Task directions: Retype the lines in the records below exactly as they appear, without the pictures.

◇ ◇ ◇ ◇ ◇

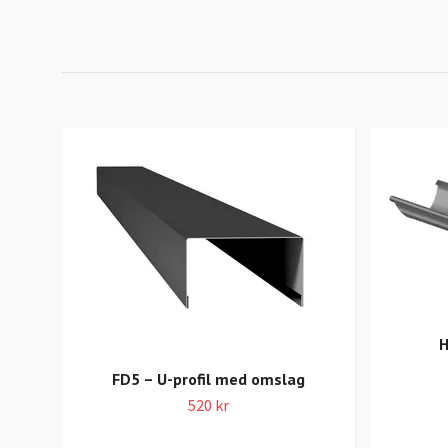
H
FD5 – U-profil med omslag
520 kr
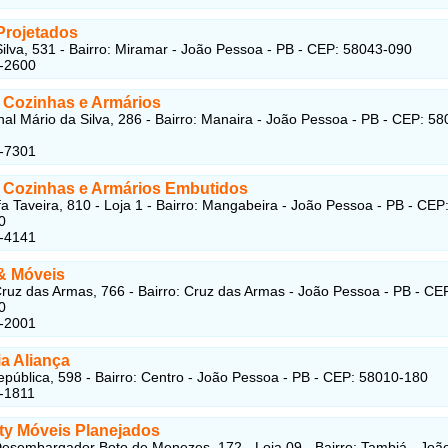
Projetados
Silva, 531 - Bairro: Miramar - João Pessoa - PB - CEP: 58043-090
5-2600
 Cozinhas e Armários
al Mário da Silva, 286 - Bairro: Manaira - João Pessoa - PB - CEP: 58
5-7301
 Cozinhas e Armários Embutidos
a Taveira, 810 - Loja 1 - Bairro: Mangabeira - João Pessoa - PB - CEP
0
8-4141
& Móveis
ruz das Armas, 766 - Bairro: Cruz das Armas - João Pessoa - PB - CE
0
2-2001
a Aliança
pública, 598 - Bairro: Centro - João Pessoa - PB - CEP: 58010-180
-1811
ty Móveis Planejados
esembargador Boto de Menezes, 172 - Loja 09 - Bairro: Tambiá - Joã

◇ ◇ ◇ ◇ ◇

Result for this task:
H
FD5 – U-profil med omslag
520 kr
Projetados
Silva, 531 - Bairro: Miramar - João Pessoa - PB - CEP: 58043-090
5-2600
 Cozinhas e Armários
al Mário da Silva, 286 - Bairro: Manaira - João Pessoa - PB - CEP: 58
5-7301
 Cozinhas e Armários Embutidos
a Taveira, 810 - Loja 1 - Bairro: Mangabeira - João Pessoa - PB - CEP
0
8-4141
& Móveis
ruz das Armas, 766 - Bairro: Cruz das Armas - João Pessoa - PB - CE
0
2-2001
a Aliança
pública, 598 - Bairro: Centro - João Pessoa - PB - CEP: 58010-180
-1811
ty Móveis Planejados
esembargador Boto de Menezes, 172 - Loja 09 - Bairro: Tambiá - Joã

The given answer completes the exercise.